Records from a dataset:
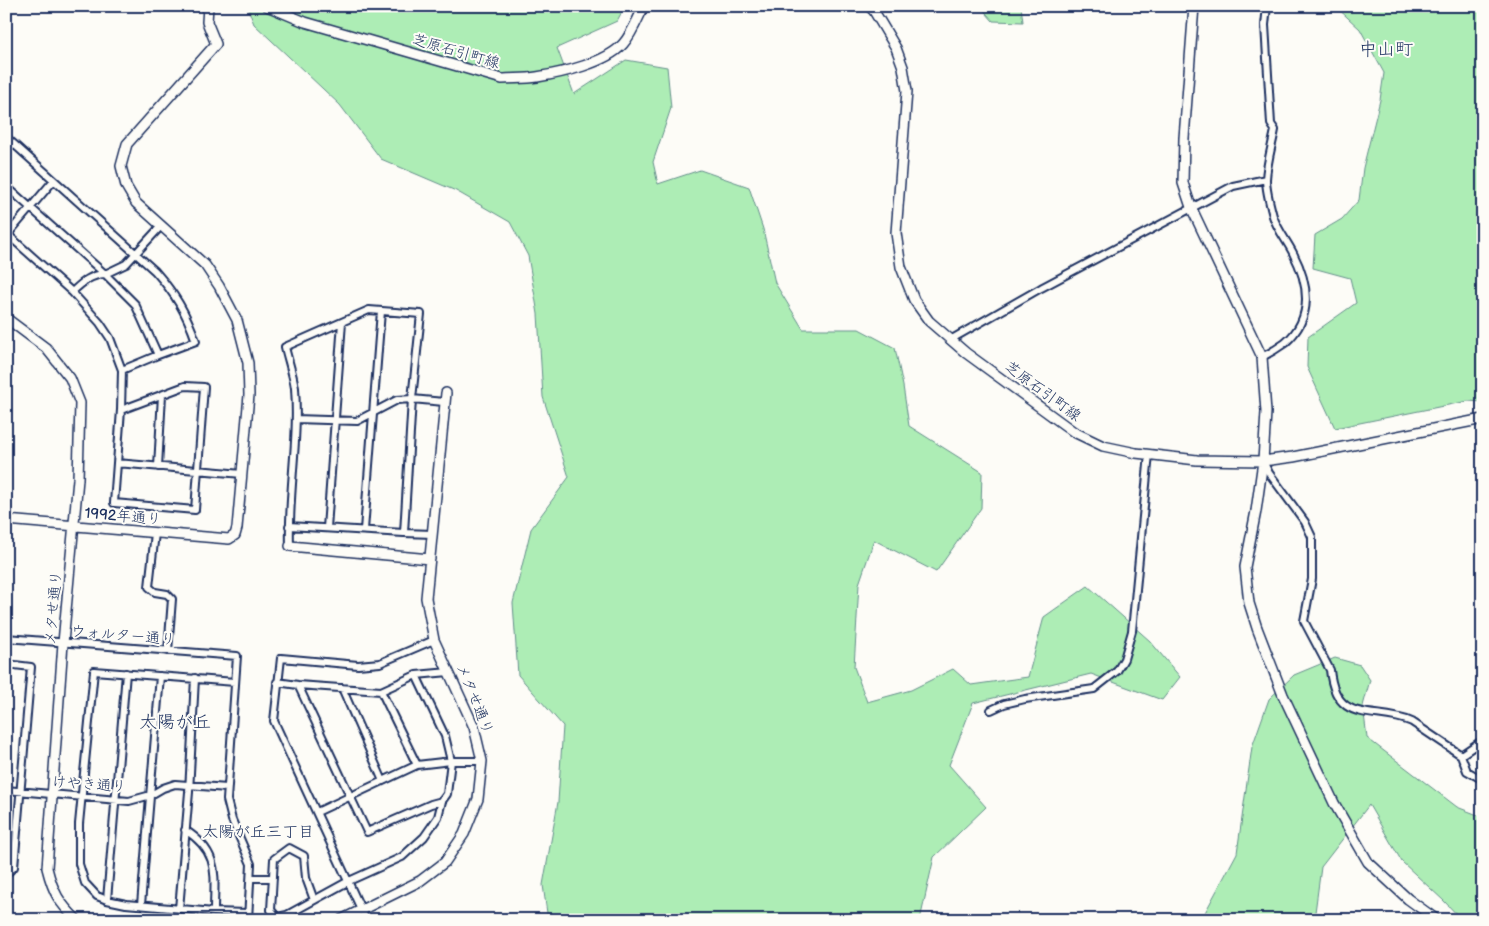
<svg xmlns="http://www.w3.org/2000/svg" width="1489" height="926" font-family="'Balsamiq Sans','Klee One',sans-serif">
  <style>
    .green { fill: #adedb5; stroke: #648e8a }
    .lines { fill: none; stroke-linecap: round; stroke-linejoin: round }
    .street-casing { stroke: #1b2f5e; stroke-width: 10 }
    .secondary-casing { stroke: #1b2f5e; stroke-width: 12 }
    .street { stroke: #fdfcf7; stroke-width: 6 }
    .secondary { stroke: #fdfcf7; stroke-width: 9 }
    .labels { text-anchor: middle; stroke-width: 4; stroke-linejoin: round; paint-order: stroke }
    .street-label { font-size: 15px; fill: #1b2f5e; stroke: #fdfcf7 }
    .neighbourhood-label { font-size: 16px; fill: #1b2f5e; stroke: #fdfcf7 }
    .quarter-label { font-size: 18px; fill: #1b2f5e; stroke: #fdfcf7 }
  </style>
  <rect width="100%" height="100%" fill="#fdfcf7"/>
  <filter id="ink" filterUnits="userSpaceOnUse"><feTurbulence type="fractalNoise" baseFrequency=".02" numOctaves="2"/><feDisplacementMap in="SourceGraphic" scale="10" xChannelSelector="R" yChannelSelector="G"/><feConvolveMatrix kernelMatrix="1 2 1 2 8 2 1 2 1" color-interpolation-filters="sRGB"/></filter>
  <g filter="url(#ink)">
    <path class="green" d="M247,6H625L617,21L557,48L574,94L626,60L667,67L671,108L653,162L658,184L700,170L749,187L763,229L775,283L803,329H859L895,348L903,386L909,426L982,472L981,508L936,572L874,540L859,584L854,667L867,702L911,690L953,669L971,685L1028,677L1044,617L1088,586L1150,641L1180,677L1162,700L1091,674L973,703L949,765L986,807L934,857L920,920H548L543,885L558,802L563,726L518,675L513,603L531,529L569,477L543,397L538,314L528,256L510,222L456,191L381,159L340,105L254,24Z
      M980,6H1021L1023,22L993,21Z
      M1335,6H1483V402L1468,401L1335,428L1307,367L1308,337L1356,303L1350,278L1313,268L1315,235L1342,219L1359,200L1363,168L1380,100L1384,73L1360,29Z
      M1335,658L1360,665L1370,680L1363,706L1367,738L1457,807L1483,817V920H1462L1444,901L1402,862L1369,805L1321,867L1314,920H1201L1237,853L1252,747L1269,699L1294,675Z"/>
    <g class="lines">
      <g class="street-casing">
        <path id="street" d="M6,137L155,271C175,294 186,312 196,341L158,355
          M6,186L105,274L126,264L161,226
          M6,233L72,292
          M8,234L54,180
          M105,274L135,304L158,355L122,370L110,338L100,323L72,292C83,282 90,275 105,274Z
          M950,340L1041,288L1233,186L1266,179
          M1262,357C1270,353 1278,348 1285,343C1314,318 1309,284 1293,253C1287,241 1277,229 1273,216C1270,205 1266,190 1266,179C1267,162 1272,146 1275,130L1271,124L1265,25L1267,6
          M121,410L185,386L204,387L195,510L114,503L121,410L122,370
          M296,419L357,421L397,400L412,399L444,402
          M1263,461L1269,473L1305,522L1312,537V579L1304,621L1330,670C1336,727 1375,706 1412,722L1461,755L1467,771L1483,780
          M117,463L242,474
          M158,467L162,395
          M289,526L404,533L412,399L421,314L369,310L285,347C288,360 293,374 295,388C299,441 288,493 290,546
          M327,528L342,322
          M364,530L381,311
          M155,533L149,587L155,592L167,594L172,599L168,651
          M404,533L433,534
          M6,638L237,656L227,800L232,820L251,864L248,920
          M6,664L31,667L14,867L6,874
          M235,682L94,671L79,824V864L85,883L97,896L107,900L126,904L214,912L248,913
          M277,682L298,685L381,691L416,675L449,672
          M298,685L367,832L431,804L442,801
          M342,688L383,781
          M381,691L417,765
          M991,710L1004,704L1025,699L1094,689L1117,671L1124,659L1132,631L1149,454
          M1461,755L1483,740
          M6,790L129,801L151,795L163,788L175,784L227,788
          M317,812L417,765L451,761H482
          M185,830C221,853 214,875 214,912
          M251,878H273
          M107,900L126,673
          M314,900L306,878L304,856L289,848L274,859L271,910L277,917L287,915L349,881L402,857L424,837L438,817L442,801L447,794L451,761L445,736L416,675
          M141,905L160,676
          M179,909L189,792L195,678
          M366,920L274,721L281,658L358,665L380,663L434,640"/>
      </g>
      <g class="secondary-casing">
        <path id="secondary" d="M267,6L305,22L502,79C513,78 526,79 537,77C562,73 606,63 623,44C632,34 638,18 644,6
          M869,6L874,11L896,48L903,67L907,91L896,233L901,267L914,300L929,321L966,353L1074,432L1103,446L1136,453L1197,460L1263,461L1293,457L1483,419
          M1194,6L1184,138L1183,183L1191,207L1262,357L1266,412L1263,461L1256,511L1245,567L1249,603L1257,628L1283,695L1334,803L1368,862L1408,899L1437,920
          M6,318L46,348L70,378L80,403L78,479L63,643L47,868C53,892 59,903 77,920
          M6,520L229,539L235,535L237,528L249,395L248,363L237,320L219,286L205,265L136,203L126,186L121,166L127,144L216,44L207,22L208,6
          M290,546L430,559
          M341,920L420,881L445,862L464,834L478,799L482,761L474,727L434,640L426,598L446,393"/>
      </g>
      <use href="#street" class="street"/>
      <use href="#secondary" class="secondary"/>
    </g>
  </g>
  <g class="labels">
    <g class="street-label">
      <text transform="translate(456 51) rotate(16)" y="5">芝原石引町線</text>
      <text transform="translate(1043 391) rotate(36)" y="5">芝原石引町線</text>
      <text transform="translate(123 516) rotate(5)" y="5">1992年通り</text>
      <text transform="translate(53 608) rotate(-85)" y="5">メタせ通り</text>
      <text transform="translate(123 635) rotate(5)" y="5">ウォルター通り</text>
      <text transform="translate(475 699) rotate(68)" y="5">メタせ通り</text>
      <text transform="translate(89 784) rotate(4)" y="5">けやき通り</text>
    </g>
    <g class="neighbourhood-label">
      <text x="258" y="837">太陽が丘三丁目</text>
    </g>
    <g class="quarter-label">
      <text x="1386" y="55">中山町</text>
      <text x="175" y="728">太陽が丘</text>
    </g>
  </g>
  <rect width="1489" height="926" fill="none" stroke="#fdfcf7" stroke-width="25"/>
  <rect x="12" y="12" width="1464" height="901" fill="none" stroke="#1b2f5e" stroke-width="2" filter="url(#ink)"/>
</svg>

◆ **Work item**:
Where a line in the records above includes the string "lines", show it.

◆ **Task output**:
    .lines { fill: none; stroke-linecap: round; stroke-linejoin: round }
    <g class="lines">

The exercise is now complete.